Globally, the power generated from renewable energy sources grew significantly in 2018. According to a report on the status of the global renewable energy industry by REN21, a global think tank focused on renewable energy policy, 181 GW installed capacity of renewable energy was added in 2018. More striking is that, globally, solar power accounted for close to 55% of the installed capacity added (Figure 1). Notably, the REN21 report noted that solar power now accounts for a little over 20% of the installed capacity of the global renewable energy industry.
Interestingly, the market is set to grow at a higher rate this year on the back of falling prices of solar PV modules.
An increased number of governments are joining giants like China in developing policies that encourage production and use of renewable energy, specifically solar energy. Between 2012 and 2017, the aggregated value of the global solar energy market was $188.5 billion, according to data from GlobalData. Perhaps more interesting is that GlobalData expects the aggregated value of the market to hit $137.6 billion between 2018 and 2022.

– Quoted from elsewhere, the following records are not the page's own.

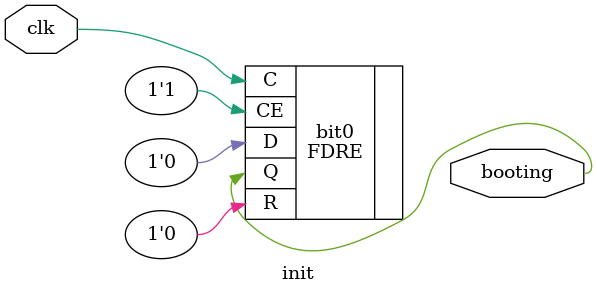
<source format=v>
`timescale 1ns / 1ps


module init(
    input clk,
    output booting
    );
    FDRE #(.INIT(1'b1) ) bit0 (.C(clk), .R(1'b0), .CE(1'b1), .D(1'b0), .Q(booting));    
endmodule

</source>
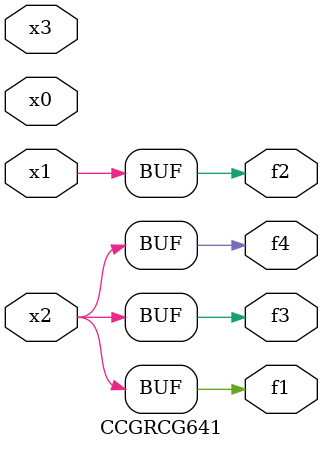
<source format=v>
module CCGRCG641(
	input x0, x1, x2, x3,
	output f1, f2, f3, f4
);
	assign f1 = x2;
	assign f2 = x1;
	assign f3 = x2;
	assign f4 = x2;
endmodule

</source>
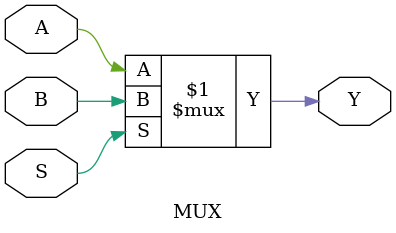
<source format=v>
`timescale 1ns / 1ps


module MUX( A,  B,  S,  Y);
    input  A;
    input  B;
    input  S;
    output wire Y;
    assign Y = (S) ? B : A;
endmodule

</source>
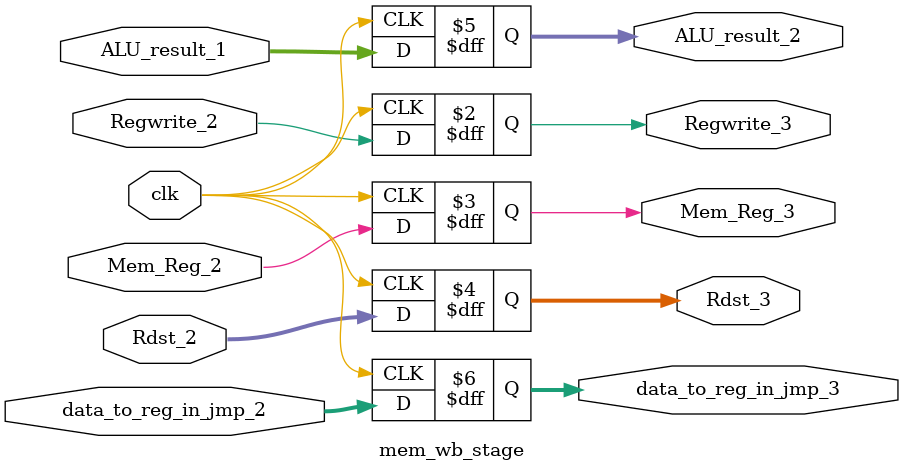
<source format=v>
`timescale 1ns / 1ps


module mem_wb_stage(
input clk,Regwrite_2,Mem_Reg_2,
input [4:0] Rdst_2,
input[31:0] ALU_result_1,data_to_reg_in_jmp_2,
output reg Regwrite_3,Mem_Reg_3,
output reg [4:0] Rdst_3,
output reg [31:0] ALU_result_2,data_to_reg_in_jmp_3

    );
    
    always@(posedge clk)
    begin
    ALU_result_2<=ALU_result_1;
    Rdst_3<=Rdst_2;
    Regwrite_3<=Regwrite_2;
    Mem_Reg_3<=Mem_Reg_2;
    data_to_reg_in_jmp_3<=data_to_reg_in_jmp_2;
//    Mem_Read_3<=Mem_Read_2;
    end
    
//    D_flipflop #(32) d5(clk,ALU_result,ALU_result_1);//3 st stage of pipeline
//    D_flipflop #(5) d2(clk,Rdst_1,Rdst_2);//third stage of pipeline
//    D_flipflop #(1) d12(clk,Regwrite_1,Regwrite_2);//fourth stage of pipeline
endmodule

</source>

Which countries are aggressively pursuing solar energy?
China is the king of solar energy. In 2015, the country deployed 15.1 GW of solar PV modules and later increased the capacity by 128% to 34.5 GW in 2016. China has continued to dominate the industry through the years such that in 2017, the country installed 53% of the world’s solar energy capacity.
As of 2018, China’s cumulative solar PV capacity was 176.1 GW, over 13 GW more than the capacity of the next three countries combined
The United States comes second after China in terms of installed capacity, investment in the industry, and market valuation. Since 2016, the amount of money put into the solar power industry by stakeholders in the US has been on the rise. In 2016, a total of $45.5 billion was invested in the industry. The amount invested rose through the years to $48.5 billion in 2018. Collectively, European countries invested $61.2 billion in the solar power industry in 2018.
What are the sectors where the application of the Solar Power Industry is most?
Various sectors across industry verticals are using energy from the solar power industry. According to the REN21 report, the heating and cooling sector is the highest user of solar power at 51%. However, heating is leading in terms of demand, and it is still growing fast. The transport sector is second in terms of demand for solar power at 32%. Mainly, road transport accounted for 75% of solar power demand in the transport sector. Also, 17% of the solar power demand goes to the power sector for lighting and powering other home-based electronics.
Since the industry is still young, there are not many companies competing for customers. However, this will change as the industry matures. In the meantime, some of the most significant players in the industry include NextEra Energy, Inc., and Consolidated Edison Inc., both based in the United States.
There is a lot in terms of potential on the horizon for the solar power industry. Notably, the cost of manufacturing solar PV modules is significantly low compared to previous years. As such, solar power will continue to get cheaper hence increasing access. Interestingly, electricity obtained from solar energy is cheaper for many Chinese citizens than power from the national grid. Further, many more people are getting involved in the industry in terms of investing in startups. As such, technological advancement is likely to accelerate faster than ever before, which might push the cost of solar power further down in the future.